Alternatives to casting in-person votes should be nailed down now because nobody knows what the coronavirus situation will be like in November when the presidential election rolls around, Sen. Kirsten Gillibrand said Thursday.
"No one should have to choose between keeping themselves and their family safe and actually being able to perform a constitutional right to vote," the New York Democrat said on MSNBC's "Morning Joe." "We need to be able to have mail-in voting, curbside voting. We need to be able to have early voting. Election Day should be a day off. We know that if you give more flexibility to when and how you vote, more people are able to vote. That should be something we all share."
However, she added, President Donald Trump, who opposes mail-in voting, is being "exceedingly political and cynical" over the issue, and he's "trying to undermine people's basic constitutional rights."
Trump also has used an absentee ballot to vote in Florida, she added, and such mail-in voting is routinely used in most states.

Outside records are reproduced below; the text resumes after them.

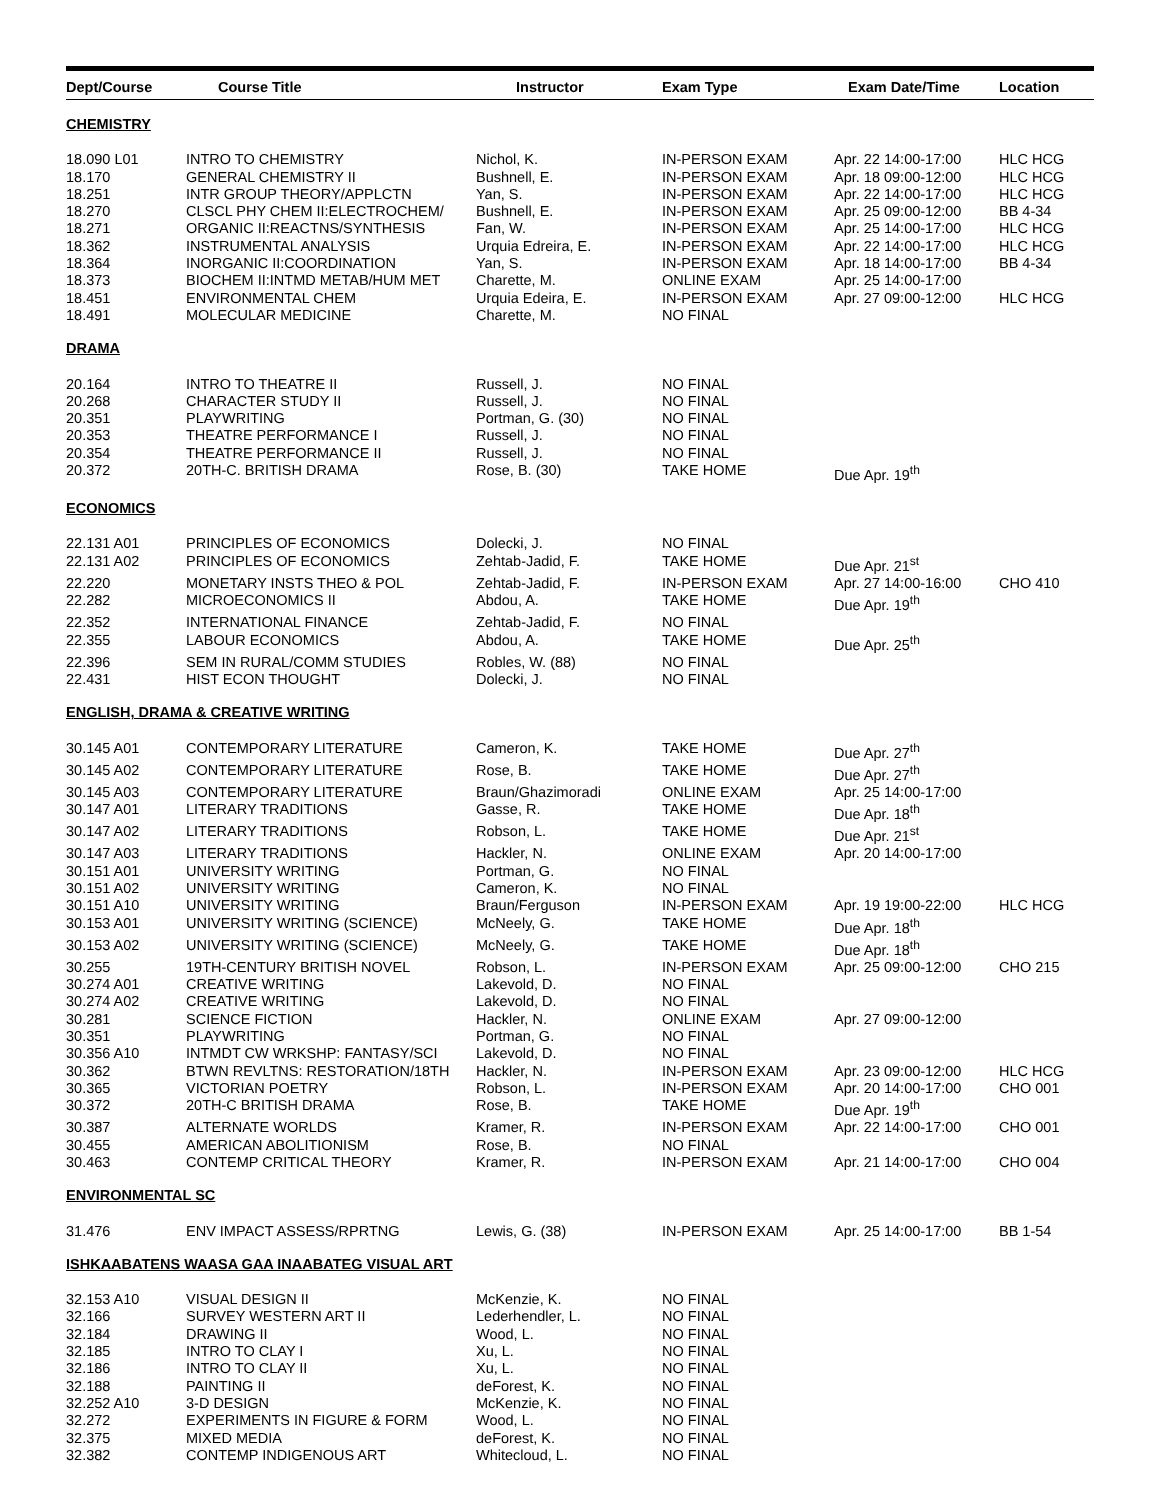| Dept/Course | Course Title | Instructor | Exam Type | Exam Date/Time | Location |
| --- | --- | --- | --- | --- | --- |
| CHEMISTRY | | | | | |
| 18.090 L01 | INTRO TO CHEMISTRY | Nichol, K. | IN-PERSON EXAM | Apr. 22 14:00-17:00 | HLC HCG |
| 18.170 | GENERAL CHEMISTRY II | Bushnell, E. | IN-PERSON EXAM | Apr. 18 09:00-12:00 | HLC HCG |
| 18.251 | INTR GROUP THEORY/APPLCTN | Yan, S. | IN-PERSON EXAM | Apr. 22 14:00-17:00 | HLC HCG |
| 18.270 | CLSCL PHY CHEM II:ELECTROCHEM/ | Bushnell, E. | IN-PERSON EXAM | Apr. 25 09:00-12:00 | BB 4-34 |
| 18.271 | ORGANIC II:REACTNS/SYNTHESIS | Fan, W. | IN-PERSON EXAM | Apr. 25 14:00-17:00 | HLC HCG |
| 18.362 | INSTRUMENTAL ANALYSIS | Urquia Edreira, E. | IN-PERSON EXAM | Apr. 22 14:00-17:00 | HLC HCG |
| 18.364 | INORGANIC II:COORDINATION | Yan, S. | IN-PERSON EXAM | Apr. 18 14:00-17:00 | BB 4-34 |
| 18.373 | BIOCHEM II:INTMD METAB/HUM MET | Charette, M. | ONLINE EXAM | Apr. 25 14:00-17:00 | |
| 18.451 | ENVIRONMENTAL CHEM | Urquia Edeira, E. | IN-PERSON EXAM | Apr. 27 09:00-12:00 | HLC HCG |
| 18.491 | MOLECULAR MEDICINE | Charette, M. | NO FINAL | | |
| DRAMA | | | | | |
| 20.164 | INTRO TO THEATRE II | Russell, J. | NO FINAL | | |
| 20.268 | CHARACTER STUDY II | Russell, J. | NO FINAL | | |
| 20.351 | PLAYWRITING | Portman, G. (30) | NO FINAL | | |
| 20.353 | THEATRE PERFORMANCE I | Russell, J. | NO FINAL | | |
| 20.354 | THEATRE PERFORMANCE II | Russell, J. | NO FINAL | | |
| 20.372 | 20TH-C. BRITISH DRAMA | Rose, B. (30) | TAKE HOME | Due Apr. 19<sup>th</sup> | |
| ECONOMICS | | | | | |
| 22.131 A01 | PRINCIPLES OF ECONOMICS | Dolecki, J. | NO FINAL | | |
| 22.131 A02 | PRINCIPLES OF ECONOMICS | Zehtab-Jadid, F. | TAKE HOME | Due Apr. 21<sup>st</sup> | |
| 22.220 | MONETARY INSTS THEO & POL | Zehtab-Jadid, F. | IN-PERSON EXAM | Apr. 27 14:00-16:00 | CHO 410 |
| 22.282 | MICROECONOMICS II | Abdou, A. | TAKE HOME | Due Apr. 19<sup>th</sup> | |
| 22.352 | INTERNATIONAL FINANCE | Zehtab-Jadid, F. | NO FINAL | | |
| 22.355 | LABOUR ECONOMICS | Abdou, A. | TAKE HOME | Due Apr. 25<sup>th</sup> | |
| 22.396 | SEM IN RURAL/COMM STUDIES | Robles, W. (88) | NO FINAL | | |
| 22.431 | HIST ECON THOUGHT | Dolecki, J. | NO FINAL | | |
| ENGLISH, DRAMA & CREATIVE WRITING | | | | | |
| 30.145 A01 | CONTEMPORARY LITERATURE | Cameron, K. | TAKE HOME | Due Apr. 27<sup>th</sup> | |
| 30.145 A02 | CONTEMPORARY LITERATURE | Rose, B. | TAKE HOME | Due Apr. 27<sup>th</sup> | |
| 30.145 A03 | CONTEMPORARY LITERATURE | Braun/Ghazimoradi | ONLINE EXAM | Apr. 25 14:00-17:00 | |
| 30.147 A01 | LITERARY TRADITIONS | Gasse, R. | TAKE HOME | Due Apr. 18<sup>th</sup> | |
| 30.147 A02 | LITERARY TRADITIONS | Robson, L. | TAKE HOME | Due Apr. 21<sup>st</sup> | |
| 30.147 A03 | LITERARY TRADITIONS | Hackler, N. | ONLINE EXAM | Apr. 20 14:00-17:00 | |
| 30.151 A01 | UNIVERSITY WRITING | Portman, G. | NO FINAL | | |
| 30.151 A02 | UNIVERSITY WRITING | Cameron, K. | NO FINAL | | |
| 30.151 A10 | UNIVERSITY WRITING | Braun/Ferguson | IN-PERSON EXAM | Apr. 19 19:00-22:00 | HLC HCG |
| 30.153 A01 | UNIVERSITY WRITING (SCIENCE) | McNeely, G. | TAKE HOME | Due Apr. 18<sup>th</sup> | |
| 30.153 A02 | UNIVERSITY WRITING (SCIENCE) | McNeely, G. | TAKE HOME | Due Apr. 18<sup>th</sup> | |
| 30.255 | 19TH-CENTURY BRITISH NOVEL | Robson, L. | IN-PERSON EXAM | Apr. 25 09:00-12:00 | CHO 215 |
| 30.274 A01 | CREATIVE WRITING | Lakevold, D. | NO FINAL | | |
| 30.274 A02 | CREATIVE WRITING | Lakevold, D. | NO FINAL | | |
| 30.281 | SCIENCE FICTION | Hackler, N. | ONLINE EXAM | Apr. 27 09:00-12:00 | |
| 30.351 | PLAYWRITING | Portman, G. | NO FINAL | | |
| 30.356 A10 | INTMDT CW WRKSHP: FANTASY/SCI | Lakevold, D. | NO FINAL | | |
| 30.362 | BTWN REVLTNS: RESTORATION/18TH | Hackler, N. | IN-PERSON EXAM | Apr. 23 09:00-12:00 | HLC HCG |
| 30.365 | VICTORIAN POETRY | Robson, L. | IN-PERSON EXAM | Apr. 20 14:00-17:00 | CHO 001 |
| 30.372 | 20TH-C BRITISH DRAMA | Rose, B. | TAKE HOME | Due Apr. 19<sup>th</sup> | |
| 30.387 | ALTERNATE WORLDS | Kramer, R. | IN-PERSON EXAM | Apr. 22 14:00-17:00 | CHO 001 |
| 30.455 | AMERICAN ABOLITIONISM | Rose, B. | NO FINAL | | |
| 30.463 | CONTEMP CRITICAL THEORY | Kramer, R. | IN-PERSON EXAM | Apr. 21 14:00-17:00 | CHO 004 |
| ENVIRONMENTAL SC | | | | | |
| 31.476 | ENV IMPACT ASSESS/RPRTNG | Lewis, G. (38) | IN-PERSON EXAM | Apr. 25 14:00-17:00 | BB 1-54 |
| ISHKAABATENS WAASA GAA INAABATEG VISUAL ART | | | | | |
| 32.153 A10 | VISUAL DESIGN II | McKenzie, K. | NO FINAL | | |
| 32.166 | SURVEY WESTERN ART II | Lederhendler, L. | NO FINAL | | |
| 32.184 | DRAWING II | Wood, L. | NO FINAL | | |
| 32.185 | INTRO TO CLAY I | Xu, L. | NO FINAL | | |
| 32.186 | INTRO TO CLAY II | Xu, L. | NO FINAL | | |
| 32.188 | PAINTING II | deForest, K. | NO FINAL | | |
| 32.252 A10 | 3-D DESIGN | McKenzie, K. | NO FINAL | | |
| 32.272 | EXPERIMENTS IN FIGURE & FORM | Wood, L. | NO FINAL | | |
| 32.375 | MIXED MEDIA | deForest, K. | NO FINAL | | |
| 32.382 | CONTEMP INDIGENOUS ART | Whitecloud, L. | NO FINAL | | |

"We want to make sure that voting is available in all these forms so that everyone's vote can be counted," Gillibrand said. "Congress has been trying to appropriate money and support to the states so they can guarantee a free and fair election, free of action by Russia or other countries. COVID-19 will most likely still be among us and a deep concern for families."
Gillibrand also commented on the leveling-off of coronavirus hospitalizations in New York, saying that it's still not certain if there has been a plateau.
"What we do know is that people are still terrified," she said. "People on the front lines, whether they're grocery store workers or someone working at a pharmacy or any of our critical workers, they still don't have personal protective equipment ... FEMA makes judgments on a whim and doesn't show where the supplies are going, even if they've been ordered by a hospital. FEMA takes them and redistributes them where they want."